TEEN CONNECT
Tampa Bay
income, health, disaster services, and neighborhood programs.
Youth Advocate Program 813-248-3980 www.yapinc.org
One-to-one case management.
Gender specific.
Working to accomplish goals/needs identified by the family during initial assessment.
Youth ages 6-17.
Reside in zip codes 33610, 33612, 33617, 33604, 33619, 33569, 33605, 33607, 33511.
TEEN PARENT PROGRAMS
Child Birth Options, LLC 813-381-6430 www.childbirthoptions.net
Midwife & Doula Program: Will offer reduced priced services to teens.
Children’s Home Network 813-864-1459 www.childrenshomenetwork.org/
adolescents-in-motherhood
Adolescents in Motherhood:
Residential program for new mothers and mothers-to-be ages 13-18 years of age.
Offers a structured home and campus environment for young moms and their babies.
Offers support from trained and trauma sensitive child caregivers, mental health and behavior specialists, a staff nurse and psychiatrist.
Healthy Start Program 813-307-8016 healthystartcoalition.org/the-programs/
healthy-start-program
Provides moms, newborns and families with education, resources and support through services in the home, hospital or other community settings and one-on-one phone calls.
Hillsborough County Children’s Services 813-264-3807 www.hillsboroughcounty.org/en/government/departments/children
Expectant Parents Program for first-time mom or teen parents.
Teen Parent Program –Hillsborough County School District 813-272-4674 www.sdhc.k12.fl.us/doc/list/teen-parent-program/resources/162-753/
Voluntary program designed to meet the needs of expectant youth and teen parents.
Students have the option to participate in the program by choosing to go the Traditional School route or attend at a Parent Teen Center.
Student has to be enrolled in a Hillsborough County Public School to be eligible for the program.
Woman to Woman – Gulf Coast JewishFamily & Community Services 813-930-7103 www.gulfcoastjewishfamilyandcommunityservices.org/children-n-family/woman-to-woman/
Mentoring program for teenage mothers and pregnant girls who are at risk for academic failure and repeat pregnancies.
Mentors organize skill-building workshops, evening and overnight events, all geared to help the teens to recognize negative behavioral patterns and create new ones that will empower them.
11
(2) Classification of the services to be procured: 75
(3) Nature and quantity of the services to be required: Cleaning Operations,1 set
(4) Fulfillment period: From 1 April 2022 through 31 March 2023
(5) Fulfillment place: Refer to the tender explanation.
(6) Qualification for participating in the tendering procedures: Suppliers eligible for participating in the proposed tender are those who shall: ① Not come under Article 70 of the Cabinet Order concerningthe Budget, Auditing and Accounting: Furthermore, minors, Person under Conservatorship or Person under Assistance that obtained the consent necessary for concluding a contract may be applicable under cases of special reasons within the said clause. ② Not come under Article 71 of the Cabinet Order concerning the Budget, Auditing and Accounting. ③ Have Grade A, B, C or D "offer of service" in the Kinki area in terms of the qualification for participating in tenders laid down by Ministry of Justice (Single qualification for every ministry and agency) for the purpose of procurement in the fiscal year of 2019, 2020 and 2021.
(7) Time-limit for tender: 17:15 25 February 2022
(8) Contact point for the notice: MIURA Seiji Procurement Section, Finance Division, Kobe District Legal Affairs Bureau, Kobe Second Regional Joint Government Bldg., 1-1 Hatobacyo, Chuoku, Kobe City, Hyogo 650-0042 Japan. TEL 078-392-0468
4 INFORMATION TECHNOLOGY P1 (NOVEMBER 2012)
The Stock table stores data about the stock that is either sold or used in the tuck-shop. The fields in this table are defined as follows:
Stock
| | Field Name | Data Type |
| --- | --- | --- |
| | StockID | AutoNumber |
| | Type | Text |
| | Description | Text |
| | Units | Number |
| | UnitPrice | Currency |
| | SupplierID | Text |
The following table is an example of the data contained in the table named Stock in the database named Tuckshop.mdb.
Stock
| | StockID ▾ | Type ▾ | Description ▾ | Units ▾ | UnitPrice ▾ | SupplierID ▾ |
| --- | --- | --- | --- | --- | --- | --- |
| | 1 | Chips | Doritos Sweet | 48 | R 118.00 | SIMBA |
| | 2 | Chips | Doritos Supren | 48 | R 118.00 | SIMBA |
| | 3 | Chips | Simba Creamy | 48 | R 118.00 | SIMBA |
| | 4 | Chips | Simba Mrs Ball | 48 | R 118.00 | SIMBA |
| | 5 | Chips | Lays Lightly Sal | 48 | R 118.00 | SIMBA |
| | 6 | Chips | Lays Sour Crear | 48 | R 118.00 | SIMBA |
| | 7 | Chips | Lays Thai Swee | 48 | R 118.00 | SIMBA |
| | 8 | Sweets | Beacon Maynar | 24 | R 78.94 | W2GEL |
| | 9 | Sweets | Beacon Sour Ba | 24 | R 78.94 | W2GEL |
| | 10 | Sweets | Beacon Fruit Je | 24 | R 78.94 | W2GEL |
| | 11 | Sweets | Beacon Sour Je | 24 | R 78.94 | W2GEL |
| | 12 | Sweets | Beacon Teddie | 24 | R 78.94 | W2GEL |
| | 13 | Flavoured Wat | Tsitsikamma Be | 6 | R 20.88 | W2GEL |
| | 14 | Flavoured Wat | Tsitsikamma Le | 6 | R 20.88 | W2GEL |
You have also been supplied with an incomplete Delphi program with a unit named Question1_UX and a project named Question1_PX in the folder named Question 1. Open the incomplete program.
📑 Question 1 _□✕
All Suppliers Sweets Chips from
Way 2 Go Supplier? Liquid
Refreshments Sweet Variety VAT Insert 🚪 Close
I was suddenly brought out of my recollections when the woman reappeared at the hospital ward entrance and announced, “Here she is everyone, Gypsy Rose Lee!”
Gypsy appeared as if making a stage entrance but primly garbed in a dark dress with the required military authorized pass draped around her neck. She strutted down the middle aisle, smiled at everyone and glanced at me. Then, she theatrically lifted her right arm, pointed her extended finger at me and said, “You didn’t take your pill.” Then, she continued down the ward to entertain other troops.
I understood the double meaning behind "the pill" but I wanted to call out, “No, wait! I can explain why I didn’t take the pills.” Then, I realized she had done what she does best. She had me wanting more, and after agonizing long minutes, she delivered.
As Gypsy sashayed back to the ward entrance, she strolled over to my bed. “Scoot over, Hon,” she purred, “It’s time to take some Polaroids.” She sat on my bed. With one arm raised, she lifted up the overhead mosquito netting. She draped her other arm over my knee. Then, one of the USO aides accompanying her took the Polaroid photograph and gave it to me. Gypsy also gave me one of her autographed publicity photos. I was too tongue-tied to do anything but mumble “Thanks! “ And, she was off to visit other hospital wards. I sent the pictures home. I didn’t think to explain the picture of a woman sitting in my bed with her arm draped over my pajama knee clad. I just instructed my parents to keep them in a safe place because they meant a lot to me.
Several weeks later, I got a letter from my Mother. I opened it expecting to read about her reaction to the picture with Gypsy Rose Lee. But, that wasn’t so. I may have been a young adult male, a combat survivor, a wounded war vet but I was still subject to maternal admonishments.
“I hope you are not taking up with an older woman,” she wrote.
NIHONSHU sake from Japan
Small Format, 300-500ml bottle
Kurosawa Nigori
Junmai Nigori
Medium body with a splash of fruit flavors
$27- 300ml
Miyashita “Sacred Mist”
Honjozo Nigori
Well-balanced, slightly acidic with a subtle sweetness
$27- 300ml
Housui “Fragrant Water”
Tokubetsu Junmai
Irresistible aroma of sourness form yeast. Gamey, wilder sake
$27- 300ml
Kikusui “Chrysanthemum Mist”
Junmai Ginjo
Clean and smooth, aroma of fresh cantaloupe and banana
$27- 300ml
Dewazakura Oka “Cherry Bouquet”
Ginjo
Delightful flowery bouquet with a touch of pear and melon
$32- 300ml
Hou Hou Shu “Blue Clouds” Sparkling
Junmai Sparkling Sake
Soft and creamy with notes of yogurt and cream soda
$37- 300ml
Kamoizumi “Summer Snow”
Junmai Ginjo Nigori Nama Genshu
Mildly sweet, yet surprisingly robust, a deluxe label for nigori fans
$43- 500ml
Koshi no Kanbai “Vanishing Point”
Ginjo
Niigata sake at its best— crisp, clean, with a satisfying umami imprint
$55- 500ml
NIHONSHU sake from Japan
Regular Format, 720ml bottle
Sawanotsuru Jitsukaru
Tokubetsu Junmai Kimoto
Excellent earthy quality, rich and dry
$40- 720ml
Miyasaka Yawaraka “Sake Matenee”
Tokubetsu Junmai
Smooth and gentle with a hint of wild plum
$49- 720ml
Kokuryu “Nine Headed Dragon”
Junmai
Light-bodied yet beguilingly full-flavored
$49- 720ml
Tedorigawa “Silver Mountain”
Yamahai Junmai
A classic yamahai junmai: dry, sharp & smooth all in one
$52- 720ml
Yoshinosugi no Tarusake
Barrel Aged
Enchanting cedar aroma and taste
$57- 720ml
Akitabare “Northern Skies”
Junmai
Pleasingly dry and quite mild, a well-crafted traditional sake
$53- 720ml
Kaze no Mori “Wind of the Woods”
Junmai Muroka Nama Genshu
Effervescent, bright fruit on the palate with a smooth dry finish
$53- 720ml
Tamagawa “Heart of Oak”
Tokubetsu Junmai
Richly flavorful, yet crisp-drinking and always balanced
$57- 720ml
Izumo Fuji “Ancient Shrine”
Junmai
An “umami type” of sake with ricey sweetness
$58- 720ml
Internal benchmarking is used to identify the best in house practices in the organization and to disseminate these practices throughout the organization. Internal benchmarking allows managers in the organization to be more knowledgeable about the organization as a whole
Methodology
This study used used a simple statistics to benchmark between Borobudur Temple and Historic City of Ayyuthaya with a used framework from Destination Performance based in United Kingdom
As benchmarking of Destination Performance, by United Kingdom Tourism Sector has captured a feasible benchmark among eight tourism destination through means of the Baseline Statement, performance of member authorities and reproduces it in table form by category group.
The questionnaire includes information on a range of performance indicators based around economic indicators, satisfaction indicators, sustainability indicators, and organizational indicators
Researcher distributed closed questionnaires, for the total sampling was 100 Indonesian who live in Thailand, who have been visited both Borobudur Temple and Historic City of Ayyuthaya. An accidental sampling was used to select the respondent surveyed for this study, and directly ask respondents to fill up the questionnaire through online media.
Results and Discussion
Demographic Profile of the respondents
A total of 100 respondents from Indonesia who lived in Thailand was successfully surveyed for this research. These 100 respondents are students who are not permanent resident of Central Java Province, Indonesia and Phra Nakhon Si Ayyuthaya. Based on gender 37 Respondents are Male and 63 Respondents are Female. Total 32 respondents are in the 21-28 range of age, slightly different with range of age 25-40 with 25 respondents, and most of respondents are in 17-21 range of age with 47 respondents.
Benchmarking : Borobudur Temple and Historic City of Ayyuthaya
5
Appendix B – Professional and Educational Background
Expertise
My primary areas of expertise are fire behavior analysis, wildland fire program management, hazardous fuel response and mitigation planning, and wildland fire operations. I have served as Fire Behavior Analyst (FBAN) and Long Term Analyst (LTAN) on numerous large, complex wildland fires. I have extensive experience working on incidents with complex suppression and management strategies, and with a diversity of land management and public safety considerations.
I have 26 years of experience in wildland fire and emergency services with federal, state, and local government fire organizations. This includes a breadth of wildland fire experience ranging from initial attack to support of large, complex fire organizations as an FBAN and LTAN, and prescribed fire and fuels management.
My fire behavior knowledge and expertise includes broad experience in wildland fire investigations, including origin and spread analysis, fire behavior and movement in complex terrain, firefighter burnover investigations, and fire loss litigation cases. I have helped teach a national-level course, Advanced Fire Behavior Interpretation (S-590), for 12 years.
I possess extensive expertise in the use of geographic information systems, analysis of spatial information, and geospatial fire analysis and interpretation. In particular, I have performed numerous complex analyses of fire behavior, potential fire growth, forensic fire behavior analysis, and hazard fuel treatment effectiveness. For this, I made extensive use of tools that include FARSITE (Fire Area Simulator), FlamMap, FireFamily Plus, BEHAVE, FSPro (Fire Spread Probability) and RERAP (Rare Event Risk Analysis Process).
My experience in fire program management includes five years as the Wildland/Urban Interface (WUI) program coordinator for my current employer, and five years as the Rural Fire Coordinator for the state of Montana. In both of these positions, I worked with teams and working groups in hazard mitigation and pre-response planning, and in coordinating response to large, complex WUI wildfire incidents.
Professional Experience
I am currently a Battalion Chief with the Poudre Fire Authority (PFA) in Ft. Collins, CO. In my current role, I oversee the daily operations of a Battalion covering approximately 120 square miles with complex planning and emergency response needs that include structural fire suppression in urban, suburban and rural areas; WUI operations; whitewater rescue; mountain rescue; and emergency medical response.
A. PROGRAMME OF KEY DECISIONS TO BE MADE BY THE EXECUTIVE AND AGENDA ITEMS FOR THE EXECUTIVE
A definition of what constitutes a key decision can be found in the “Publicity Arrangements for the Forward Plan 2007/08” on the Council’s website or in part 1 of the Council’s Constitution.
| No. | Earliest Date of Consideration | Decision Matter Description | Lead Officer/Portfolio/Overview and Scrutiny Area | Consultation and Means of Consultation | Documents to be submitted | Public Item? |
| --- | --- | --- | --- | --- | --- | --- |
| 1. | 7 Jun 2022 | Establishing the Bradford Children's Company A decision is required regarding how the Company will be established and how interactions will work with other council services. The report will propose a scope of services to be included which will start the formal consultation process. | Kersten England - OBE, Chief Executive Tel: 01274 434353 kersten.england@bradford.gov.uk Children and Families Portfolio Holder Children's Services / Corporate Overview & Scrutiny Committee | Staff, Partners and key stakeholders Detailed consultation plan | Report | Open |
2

--------------------------------------------------

### Problem requirements
Copy out word for word each line of the listing, from the very first line down to the line containing "Hillsborough County Children’s", and stop after that line.

### Solution for this exercise
TEEN CONNECT
Tampa Bay
income, health, disaster services, and neighborhood programs.
Youth Advocate Program 813-248-3980 www.yapinc.org
One-to-one case management.
Gender specific.
Working to accomplish goals/needs identified by the family during initial assessment.
Youth ages 6-17.
Reside in zip codes 33610, 33612, 33617, 33604, 33619, 33569, 33605, 33607, 33511.
TEEN PARENT PROGRAMS
Child Birth Options, LLC 813-381-6430 www.childbirthoptions.net
Midwife & Doula Program: Will offer reduced priced services to teens.
Children’s Home Network 813-864-1459 www.childrenshomenetwork.org/
adolescents-in-motherhood
Adolescents in Motherhood:
Residential program for new mothers and mothers-to-be ages 13-18 years of age.
Offers a structured home and campus environment for young moms and their babies.
Offers support from trained and trauma sensitive child caregivers, mental health and behavior specialists, a staff nurse and psychiatrist.
Healthy Start Program 813-307-8016 healthystartcoalition.org/the-programs/
healthy-start-program
Provides moms, newborns and families with education, resources and support through services in the home, hospital or other community settings and one-on-one phone calls.
Hillsborough County Children’s Services 813-264-3807 www.hillsboroughcounty.org/en/government/departments/children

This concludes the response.